An ambitious company is using deep learning to extract and find associations from all the information on the internet — and it isn’t Google.
What’s new: Diffbot, a Stanford offshoot founded in 2008, built a system that reads web code, parses text, classifies images, and assembles them into what it says is the world’s largest knowledge graph, according to MIT Technology Review.
How it works: Diffbot’s web crawler rebuilds the graph every four to five days, adding roughly 150 million new subject-object-verb associations monthly. The graph encompasses more than 10 billion entities — people, businesses, products, locations, and so on — and a trillion bits of information about those entities.
- The company uses image recognition to classify content into 20 categories such as news, discussion, and images.
- It analyzes any text to find statements made up of a subject, verb, and object and stores their relationships. Its knowledge graph has captured subject-verb-object associations from 98 percent of the internet in nearly 50 languages.

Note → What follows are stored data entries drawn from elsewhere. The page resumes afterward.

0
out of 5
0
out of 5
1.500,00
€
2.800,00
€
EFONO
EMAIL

The image recognition tool also picks up implicit associations such as that between a product and its price.
- A suite of machine learning techniques including knowledge fusion (which weighs the trustworthiness of various sources) associates new information and overwrites outdated information, the Diffbot founder and CEO Mike Tung told The Batch.
- The company’s customers can sift the graph using a query language, point-and-click interface, or geographic map (as shown above). The system automatically corrects misspellings and other inconsistencies.

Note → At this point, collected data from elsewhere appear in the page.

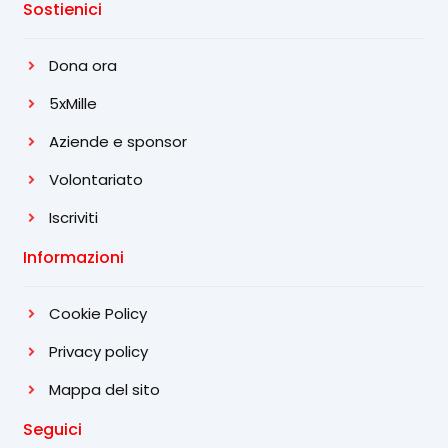
Sostienici
Dona ora
5xMille
Aziende e sponsor
Volontariato
Iscriviti
Informazioni
Cookie Policy
Privacy policy
Mappa del sito
Seguici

Behind the news: Over 400 companies including Adidas, Nasdaq, and SnapChat use Diffbot’s technology to understand their customers and competition, and to train their own models. Researchers can apply for free access.

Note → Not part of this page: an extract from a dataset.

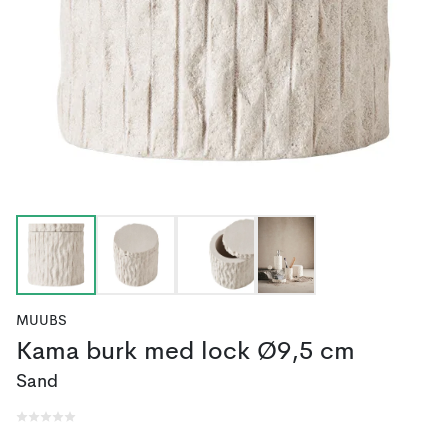
MUUBS
Kama burk med lock Ø9,5 cm
Sand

Why it matters: A knowledge graph that encompasses the entire internet could reveal a wealth of obscure connections between people, places, and things. This tool could also be useful for machine learning engineers who aim to train models that have a good grasp of facts.
We’re thinking: Knowledge graphs have proven to be powerful tools for companies such as Google and Microsoft, but they’ve received little attention in academia relative to their practical impact. Tools to automatically build large knowledge graphs will help more teams reap their benefits.